Патологическое сомнение. Мыслю, следовательно страдаю (Нардонэ, Сантис) - страница 48

Спустя одиннадцать месяцев после нашей первой встречи и длительного отсутствия каких-либо реальных кризисов, мы договорились на продолжение встреч для контрольного наблюдения через несколько месяцев. Все шло хорошо, и терапевтический эффект сохранялся до тех пор, пока несколько лет спустя человек не вернулся, чтобы попросить помощи для решения новой проблемы: хоть это и не было так серьезно, как в прошлый раз, но это заставило его обратиться за помощью к тому, кто уже смог вытащить его из беды. На этот раз мучение сосредоточилось на его жене, в которую он все еще был влюблен, хотя они были женаты уже десять лет и имели двоих детей. Червь сомнения снова залез в его голову и медленно начал проникать в его мысли и мучить его. Сомнение было связано с тем, действительно ли его жена была влюблена в него, и, как и в прошлом, проблема усложнилась из-за поиска обнадеживающего ответа, когда он подвергал жену настоящему допросу о её личной жизни до их встречи. Женщина искренне и откровенно рассказала ему все детали двух любовных историй, которые она пережила до встречи со своим мужем. К сожалению, рассказы жены совсем не успокоили ее мужа: у него закралось сомнение, что его жена больше любила мужчину, с которым была непосредственно перед их браком, который оставил ее, соблазнив и лишив невинности. Следуя своему подозрению, мужчина ежедневно допрашивал свою жену, чтобы она призналась, что она больше была влюблена в того, кто плохо с ней обошёлся; чем больше женщина пыталась объяснить мужу, что это не так, тем больше его терзали сомнения. Выслушав его, я спросил, помнит ли он работу, которую проделал много лет назад.
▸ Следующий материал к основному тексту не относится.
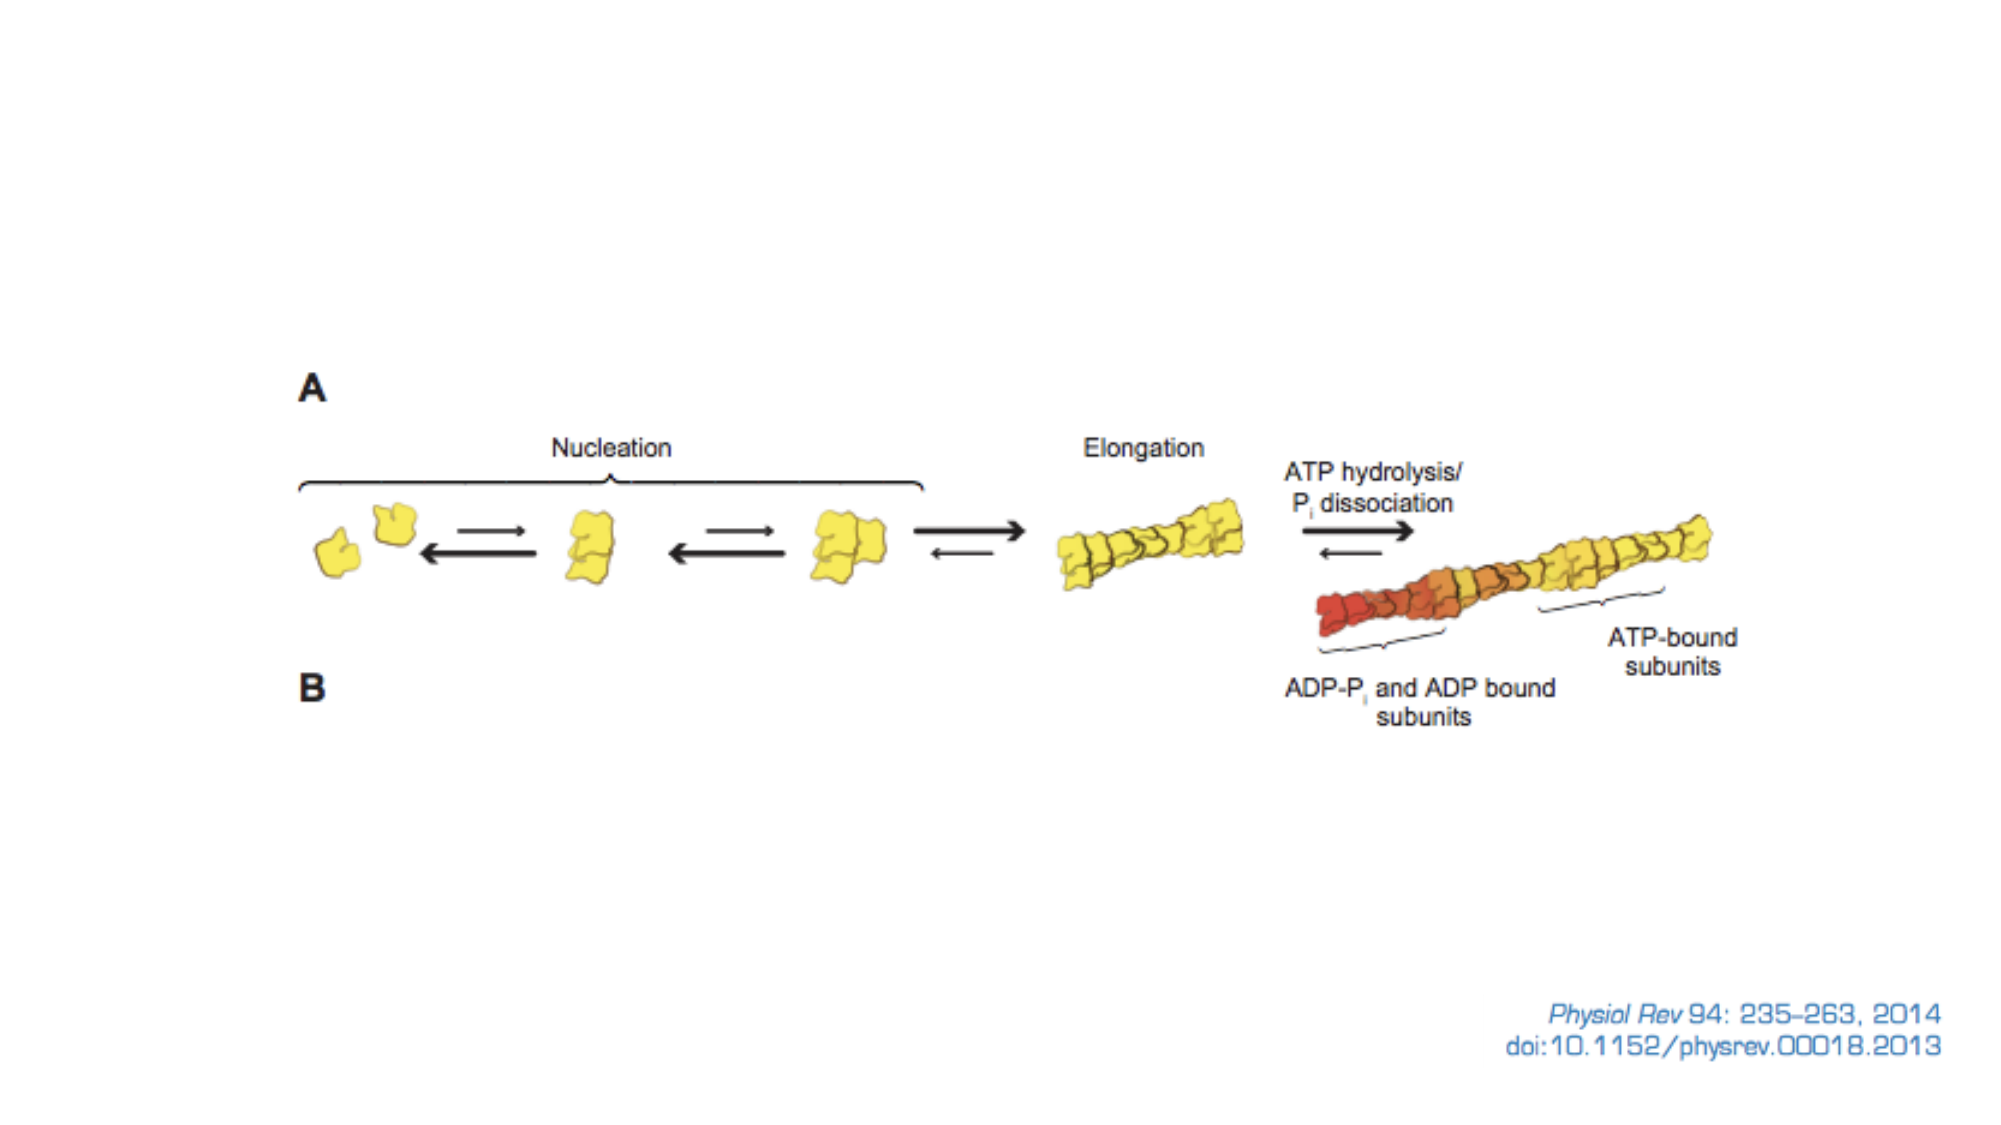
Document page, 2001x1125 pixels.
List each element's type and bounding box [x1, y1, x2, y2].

picture [268, 347, 1767, 736]
picture [1482, 994, 1962, 1068]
Он ответил, что, конечно, он не может забыть, но ему кажется, что эта новая ситуация была иной: на кону был его брак и его сентиментальные отношения. Я напомнил ему литературную цитату из Кафки и дал ему понять, что и в этом случае она подходит, и что патологический процесс, происходящий теперь, еще лучше описывается средневековой историей о царе, который оказывается вынужденным судить свою возлюбленную за ересь; после изнурительных пыток она признается в своей приверженности дьяволу, за что оказывается на костре, а царь кончает жизнь самоубийством из-за невозможности перенести утрату. Только после смерти своей возлюбленной царь понял, что это была его вина, поскольку он поверил слухам, распространенным завистливыми женщинами, и попросил инквизитора пытать её, пока она не призналась.

И снова мужчина был очарован этой историей, которая метафорически описывала риск, которому он шел навстречу. Он ответил: «Хорошо, я понял, мне нужно снова начать писать». После этого мы встретились несколько раз. Он продолжил некоторые из своих тревожных внутренних споров, но быстро вышел из порочного круга патологических сомнений. За годы, прошедшие после нашей первой встречи, Этторе, так его звали, время от времени приходил ко мне на беседу: как он заявлял с улыбкой, прямо как на периодическую проверку автомобиля, эти встречи были своего рода техосмотром его нормального функционирования, способ предотвратить повторное заклинивание ещё чего-то в его сознании.